Just some rambling thoughts but really wanted to know if the empirical run times were simplest methodology excluding other parameters. In the modern data center you have virtualized everything so taking empirical results might sometimes be enough to compare effectiveness since you can have a hard time unraveling the true cost of operations in the backend, flash arrays, SSDs and tiered storage can make one type of operation equivalent to another in performance.
The least impact on the system was to use extended events. That does add observer overhead, but it’s extremely minimal. In general, it’s the safest approach. Plus, I was filtering it so it was only capturing events for a single session ID, further reducing any impact on the system.
The fastest overall query, when just looking at the query execution time, was the one where I had loaded and sorted the data in a temp table, but, that loading process actually made it one of the slower running queries. The fastest general query was to simply pass a table valued parameter. The data was unsorted, but overall, including any additional processing, the query ran faster and had less I/O than any of the others.
In my opinion, most business apps should treat extreme performance tuning with care. Generally, easier to maintain code should be favored over code that shaves a few nanoseconds off. Partly because time metrics are complex and partly because most people don’t force specific plans to run, but rather leave the plan up to SQL server.
So, that said, it’s my opinion that doing sane things will over time increase performance as you upgrade your application, since the people who write SQL server are way smarter than me.
Just my two cents.
Is this true of this type of performance measurement, or is this by design?
At the risk of asking a stupid question, why would SET STATISTICS IO cause a huge difference in performance? Doesn’t SQL Server keep track of IO data internally even if SET STATISTICS IO is not used? (If I execute a utility like sp_who3, it reports IO statistics for queries that were not executed with SET STATISTICS IO.)
Hey John,
It really comes down to what we’re looking at for tuning. A query that gets called 5-10 times an hour? No, I’m not going to try shaving milliseconds off it. A query that gets called 5-10 times a second? Yes. I’m sure going to try to find every way possible to make that thing faster.

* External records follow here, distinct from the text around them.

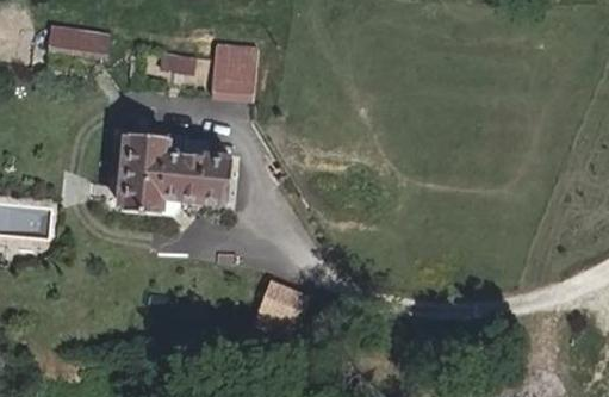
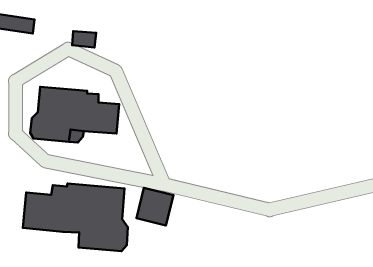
building: [212,44,259,93] -> none
building: none -> [23,184,128,251]

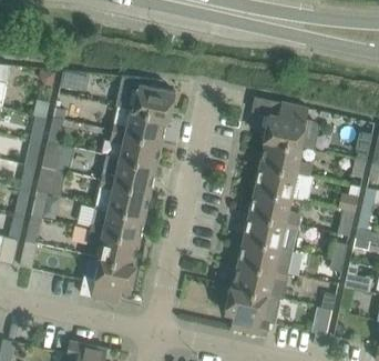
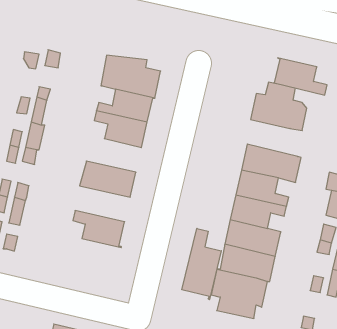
building: [259,139,311,176] -> [274,58,327,95]
building: [101,156,155,191] -> none
building: [90,204,144,240] -> none
building: none -> [182,228,221,300]
building: [80,257,135,302] -> none

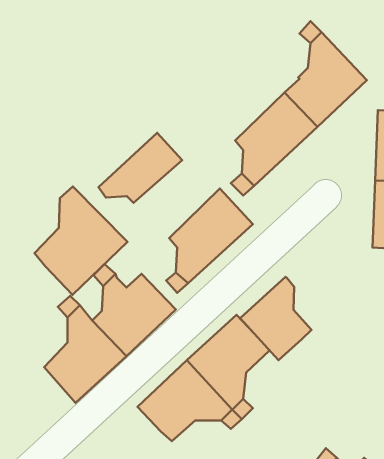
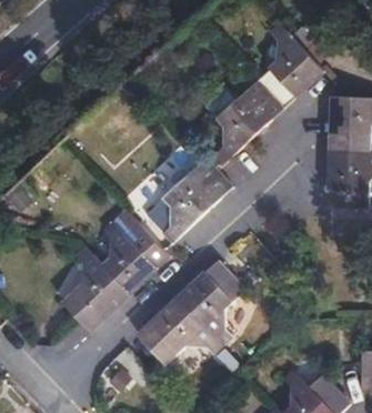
building: [99,133,182,203] -> none
building: [35,186,128,295] -> none
building: [240,277,311,360] -> none

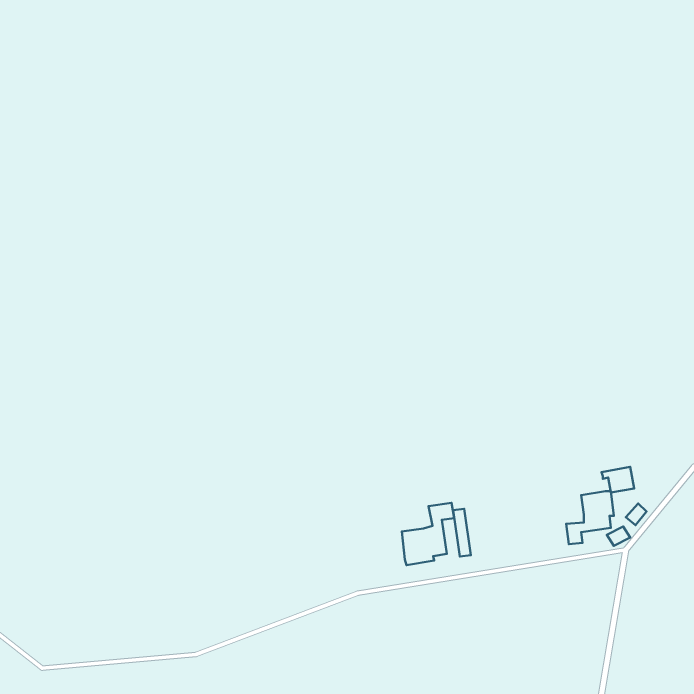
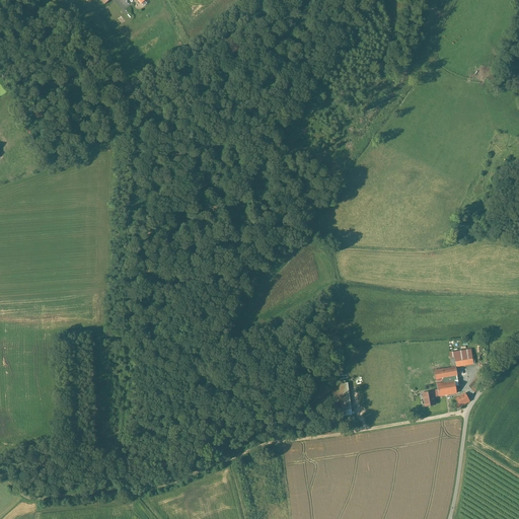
building: [402,503,454,565] -> none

By and large though, common sense and standard approaches are the right way to go. Fancy stuff is generally not needed most of the time.
Robert & Curt,
The problem is not the actual performance of the queries themselves, but the fact that the need to retrieve the I/O statistics with the query actually added overhead to the entire query execution time, even on the server. Removing that exposed the real execution times.
I wouldn’t say it’s “by design” so much as a simple artifact caused by requiring additional work.

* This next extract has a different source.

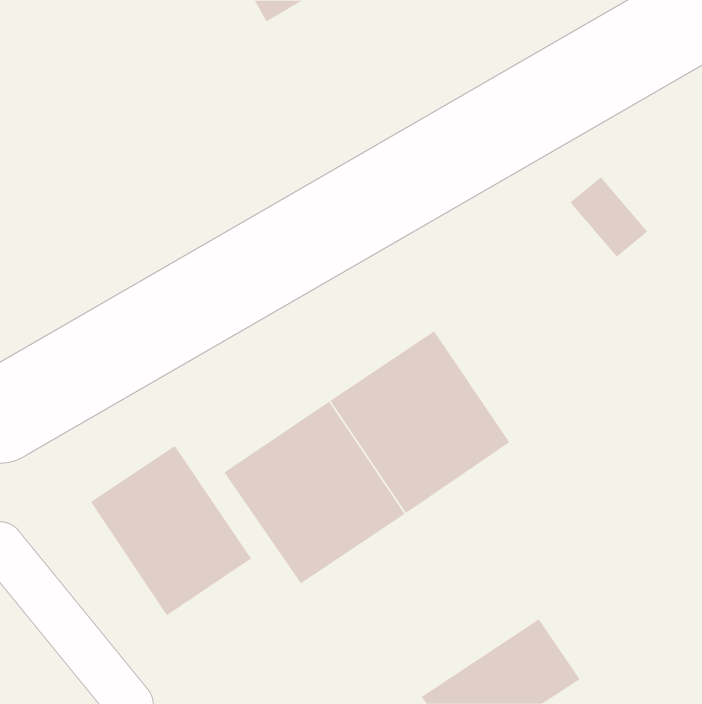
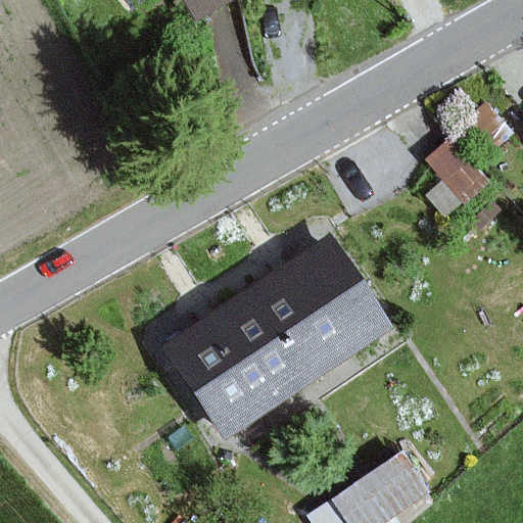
building: [90,445,252,616] -> none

Grant, no offense, but anything called 5-10 times per second might be better off seeing if you can stop calling it 5-10 times a second if you really want to performance tune. I have found anything reasonably fast should generally be left alone in favor of optimizing things that actually are harming user perception of system performance.

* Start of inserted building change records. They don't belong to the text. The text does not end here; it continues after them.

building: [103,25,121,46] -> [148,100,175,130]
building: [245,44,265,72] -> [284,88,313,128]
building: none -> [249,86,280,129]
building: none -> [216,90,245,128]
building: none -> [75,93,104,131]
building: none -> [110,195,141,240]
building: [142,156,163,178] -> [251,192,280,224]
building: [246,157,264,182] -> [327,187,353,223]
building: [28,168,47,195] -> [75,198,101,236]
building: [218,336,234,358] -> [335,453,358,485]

Regarding the overhead from SET STATISTICS IO ON/OFF, be aware that it will generally only show the stats from one level deep, so can be misleading, but it does give stats per table affected. If you only care about overall consumed time/resources, the DMV stats referred to by Curt may be more accurate. You can fetch that by asking SQL Server what the sys.dm_exec_sessions ( http://msdn.microsoft.com/en-us/library/ms176013.aspx ) says about your @@spid before and after your SQL executes. This method can also be used to “checkpoint” your overhead at specific spots if you are less concerned with the minutia, and more concerned with relative resource consumption. Note that this information is a tally of consumption so far, so should be subtracted from the starting values to derive the delta. In my opinion, tracking elapsed time is tricky to do correctly, and generally should be avoided in comparing performance gains. A fully quiesced system is difficult to achieve, but cycles of compute, memory, logical reads should generally be more revealing.
Thanks
In your final design, did you consider making the table variable clustered around the sort key/join-key? I find that really makes SQL Server 2008+ happy 🙂
CREATE TYPE [dbo].[SortedIDs] AS TABLE(
[ID] [bigint] NOT NULL,
[SomeOtherDataIfNeeded] [int] NOT NULL,
PRIMARY KEY CLUSTERED
(
[ID] ASC
)WITH (IGNORE_DUP_KEY = OFF)
)
Marc,
The fastest queries were the ones with sorted data. But, I didn’t want to pay the overhead of getting the data into a sorted state. However, just getting the data into a table valued parameter resulted in faster execution than the massive IN clause. In most cases, that would be good enough.
How did the cost (and especially duration) of compilation come into play with the various queries here Grant?
Had to rerun it all, but it was very low, 3ms, 5ms, 7ms, definitely not a major factor in any of the execution times for the various queries I was trying out. No surprises really. The queries, except for some of the funky ones where I was trying generating a table of numbers on the fly, were all very simple.
Interesting that the optimizer can create that big mess of a plan without much more delay than it incurs in creating the tiny plan!
I know I’m late for the show but I missed this article when it was published.
One of the best proofs of what you’re saying about complex v.s. simple execution plans can be seen if you’ve ever looked at the execution plan that is created during one of Itzek Ben-Gan’s wonderful cCTEs (“Cascading CTE”, just my name for it). Terribly complex execution plan but nasty fast code.
I also had the same “out of body” experience about how to measure the performance of code the same year that you did in this fine article and, like you, wrote about it. The article can be found here.
http://www.sqlservercentral.com/articles/T-SQL/91724/
Getting back to this article, keep up the awesome work, Grant. I’ve learned more from you than you’ll ever know.
Excellent! Thanks for sharing that one Jeff.
And thanks for the kind words. Right back at you.